E tra quei volti illustri, chi troviamo? Proprio lui,
Paolo Rossi. Non uno, non due, ma una valanga di
francobolli in suo onore. E mica solo in Italia, ma
anche – udite udite – in:
Mali,
Paraguay,
Uganda, Maldive, Dominica, Corea del Nord, Togo, Guinea
Bissau, Mozambico, Congo, Mongolia,
Repubblica Centrafricana, Saint Kitts e Nevis, Saint Vincent e Grenadine,
Gambia, Ciad,
Grenada, Spagna, Algeria, Messico, Guyana, Liberia.
Un’ONU di francobolli, praticamente. Una lista che sembra uscita da un atlante scolastico, e invece è la mappa dell’omaggio globale a un uomo che, con le sue giocate e il suo volto buono, ha fatto innamorare il mondo intero. È come se il mondo intero avesse detto: “Questo ragazzo con la maglia azzurra e i gol impossibili è anche un po’ nostro.” Una gloria italiana adottata da decine di nazioni, ognuna con il suo stile, i suoi colori, e adesso… il suo Paolo Rossi. Un onore gigantesco, un po’ curioso perché una gloria tutta italiana viene adottata come eroe da nazioni lontanissime.
E allora ti immagini un turista in viaggio in Uganda che compra una cartolina e sceglie proprio il francobollo con Paolo Rossi. Magari non sa nemmeno chi sia, ma quel sorriso, quella maglia azzurra, quel nome, lo conquistano. Oppure un collezionista a Nevis che sfoglia il suo album e trova “Pablito” vicino a Mandela o a una farfalla tropicale. In quelle immagini c’è un eroe globale, ma anche quell’uomo che scriveva ai suoi da militare, che non dimenticava mai di mandare notizie.
Insomma, Pablito è entrato nel mito anche via posta. E chissà, forse ancora oggi, con tutta la sua gentilezza e quel suo sorriso da bravo ragazzo, ci manderebbe una cartolina.
Chissà cosa ci scriverebbe sopra?
"Qui tutto bene. Il cielo è sereno. Vi penso. Sempre."
Francobollo incluso, ovviamente.
Eccomi qui: piccolo, rettangolare, dentellato… e osannato! Ho il viso di Paolo Rossi stampato addosso da quando sono nato — e diciamolo: non poteva andarmi meglio. C’è chi finisce con sopra un’anatra, chi con un fiore tropicale. Io? Io sono un francobollo con Pablito. Classe, storia e una leggera tendenza a farmi incorniciare.

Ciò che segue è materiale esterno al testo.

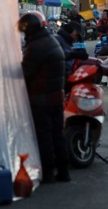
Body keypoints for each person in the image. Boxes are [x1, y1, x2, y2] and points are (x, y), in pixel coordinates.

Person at [17, 11, 71, 183]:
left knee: (44, 137)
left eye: (25, 32)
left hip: (41, 100)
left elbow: (25, 73)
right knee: (57, 135)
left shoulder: (37, 46)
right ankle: (63, 172)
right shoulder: (51, 41)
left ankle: (48, 173)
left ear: (30, 30)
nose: (25, 35)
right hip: (55, 97)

Non fatevi ingannare dalle dimensioni: sono piccolo, sì — ma peso! Peso d’Italia ’82, di gol al Brasile, di lacrime di gioia. E mentre i vostri telefoni si fondono tra notifiche e selfie, io, con 3 cm per 2, consegno emozioni dal Ciad a Napoli, da Dominica a Mantova. Senza batter ciglio. Con dignità. E con colla.
Sono nato in posti incredibili: Maldive, Paraguay, Mali, Congo… mica solo a Roma. Paolo Rossi è stato celebrato su di me in mezzo mondo. E io, modestamente, lo porto in giro appiccicato a cartoline che dicono: “Ti penso. Ti scrivo. Ti mando Pablito.”
Ah, e se per caso vi sfugge la portata del mio ruolo… sappiate che il 9 ottobre è la Giornata Mondiale della Posta. Una celebrazione ufficiale dal 1874, voluta dall’Unione Postale Universale. Il mio giorno. Il mio red carpet. E quando arrivo io, le email si mettono in fila.
Vi rendete conto? Paolo Rossi — l’uomo che ha fatto piangere Zico e cantare l’Italia intera — finisce sopra di me. E io lo porto ovunque: tra sabbia, palme e sogni in bianco e nero.
Sono un francobollo. Ma sono anche un tributo in miniatura a un gigante.
E se vi capita di ricevermi… trattatemi bene.
Sono raro, delicato.
E con Paolo addosso, pure un po’ immortale.